At least 100 parts by mass of (A) polyacetal polymer,
(B) Hindered phenolic antioxidant 0.01 to 1 part by mass,
(C) 0.01 to 0.50 parts by mass of aliphatic carboxylic acid hydrazide,
(D) 0.001 to 0.50 parts by mass of a hydantoin compound having two hydradinocarbonylalkyl groups,
(E) Alkaline earth metal salt of aliphatic carboxylic acid 0.001 to 0.30 parts by mass,
(F) 2 to 10 parts by mass of graft copolymer,
(G) Fatty acid ester 0.5 to 5 parts by mass is blended.
The total amount of the (C) and (D) is 0.03 to 0.55 parts by mass with respect to 100 parts by mass of the (A) polyacetal polymer.
The (F) graft copolymer has a main chain of polyethylene and contains an acrylonitrile-styrene copolymer as a side chain.

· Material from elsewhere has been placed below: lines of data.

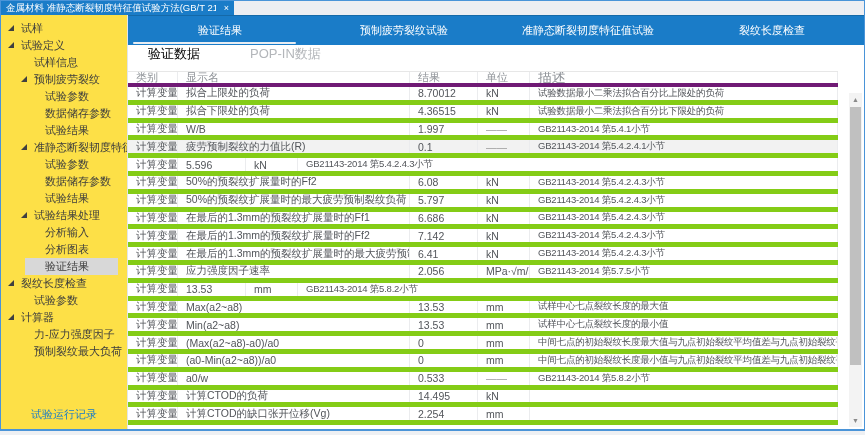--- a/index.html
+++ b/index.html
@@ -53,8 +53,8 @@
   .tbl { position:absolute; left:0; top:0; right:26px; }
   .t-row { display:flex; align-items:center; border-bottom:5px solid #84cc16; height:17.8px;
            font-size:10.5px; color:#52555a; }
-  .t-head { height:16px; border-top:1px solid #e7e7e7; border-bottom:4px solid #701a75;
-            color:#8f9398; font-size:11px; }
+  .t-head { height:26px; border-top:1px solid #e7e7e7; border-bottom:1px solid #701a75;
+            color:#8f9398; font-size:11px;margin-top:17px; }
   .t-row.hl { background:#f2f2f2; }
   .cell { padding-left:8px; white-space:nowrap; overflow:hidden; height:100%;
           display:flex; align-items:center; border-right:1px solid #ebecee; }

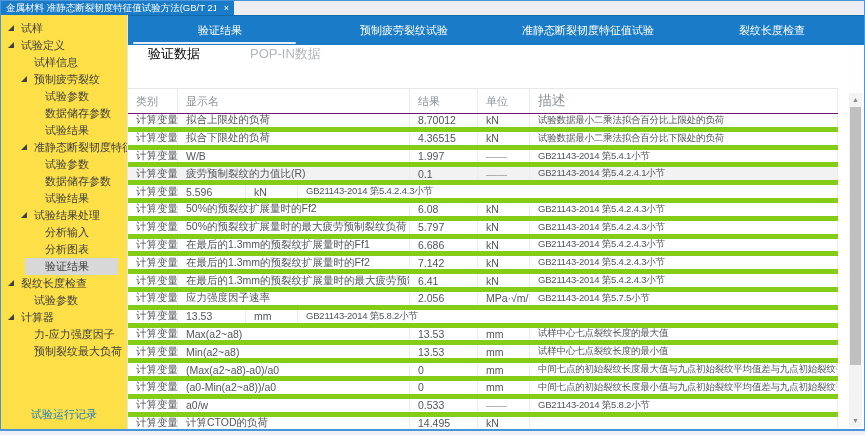--- a/index.html
+++ b/index.html
@@ -51,7 +51,7 @@
   
   .table-wrap { position:relative; flex:1; margin-top:6px; overflow:hidden; }
   .tbl { position:absolute; left:0; top:0; right:26px; }
-  .t-row { display:flex; align-items:center; border-bottom:5px solid #84cc16; height:17.8px;
+  .t-row { display:flex; align-items:center; border-bottom:3px solid #84cc16; height:17.8px;
            font-size:10.5px; color:#52555a; }
   .t-head { height:26px; border-top:1px solid #e7e7e7; border-bottom:1px solid #701a75;
             color:#8f9398; font-size:11px;margin-top:17px; }

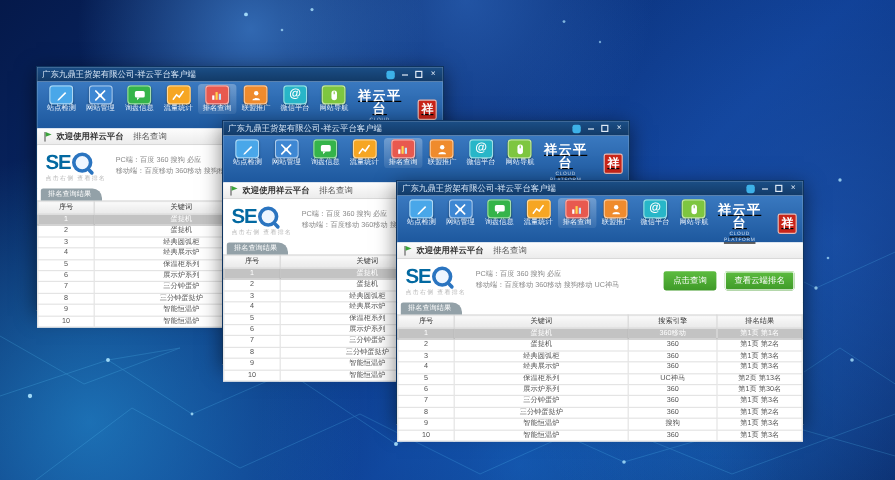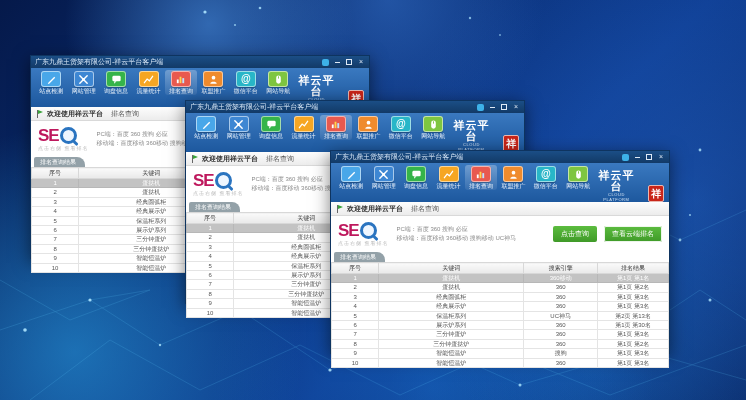--- a/index.html
+++ b/index.html
@@ -40,7 +40,7 @@
   .tile svg{display:block;}
   .tile .at{color:#fff;font-size:10px;font-weight:bold;line-height:10px;}
   .tb-label{display:block;font-size:6px;color:#eaf2fb;margin-top:1px;line-height:7px;white-space:nowrap;}
-  .brand{margin-left:auto;display:flex;align-items:flex-end;gap:10px;padding-top:5px;}
+  .brand{margin-left:auto;display:flex;align-items:center;gap:10px;padding-top:5px;text-decoration:underline;}
   .brand-txt{text-align:center;color:#fff;}
   .brand-name{font-size:11px;font-weight:bold;letter-spacing:1px;line-height:11px;display:block;}
   .brand-sub{font-size:4px;letter-spacing:.6px;line-height:5px;display:block;color:#cfe0f2;}

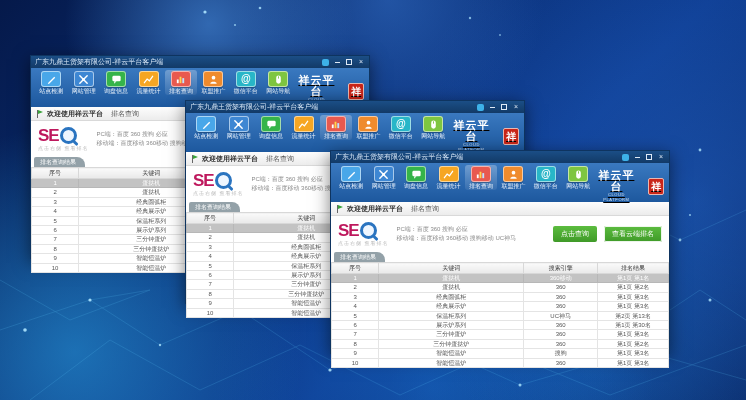--- a/index.html
+++ b/index.html
@@ -62,7 +62,7 @@
   .seo-area{height:36px;display:flex;align-items:center;padding:0 7px;background:#fff;}
   .seo-logo{display:flex;flex-direction:column;align-items:flex-start;}
   .seo-row{display:flex;align-items:center;}
-  .seo-se{font-size:17px;font-weight:bold;color:#be185d;letter-spacing:-1px;line-height:17px;}
+  .seo-se{font-size:17px;font-weight:bold;color:#0369a1;letter-spacing:-1px;line-height:17px;}
   .seo-mag{width:11px;height:11px;border:3px solid #2a74c0;border-radius:50%;position:relative;margin-left:1px;background:#eef6ff;}
   .seo-mag::after{content:'';position:absolute;width:3px;height:6px;background:#2a74c0;right:-3px;bottom:-5px;
                   transform:rotate(-45deg);border-radius:2px;}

The (G) fatty acid ester is a polyacetal resin composition which is a fatty acid ester composed of a fatty acid having 12 to 32 carbon atoms and a monohydric or polyhydric alcohol having 2 to 30 carbon atoms. The polyacetal resin composition according to claim 1, further comprising (H) 2 to 18 parts by mass of spindle-shaped calcium carbonate. The polyacetal resin composition according to claim 1 or 2, wherein the (C) aliphatic carboxylic acid hydrazide is sebacic acid dihydrazide. The polyacetal resin composition according to any one of claims 1 to 3, wherein the alkaline earth metal salt of the (E) aliphatic carboxylic acid is at least one selected from calcium stearate and calcium 12-hydroxystearate. (D) The polyacetal resin composition according to any one of claims 1 to 4, wherein the hydantoin compound having two hydradinocarbonylalkyl groups is 1,3-bis (hydradinocarbonoethyl) -5-isopropylhydantoin. .. The method for producing a polyacetyl resin composition according to any one of claims 1 to 5, wherein the polyacetal polymer (A) has trioxane as a main monomer (a) and at least one carbon-carbon bond. One or more selected from cyclic ether and cyclic formal having the above as a comonomer (b), copolymerization using a heteropolyacid as a polymerization catalyst (c), and then a carbonate of an alkali metal element or an alkaline earth metal element, A method for producing a polyacetal resin composition, which is a polyacetal copolymer obtained by melt-kneading a hydrogen carbonate, a carboxylate or a hydrate (d) thereof to inactivate the polymerization catalyst (c).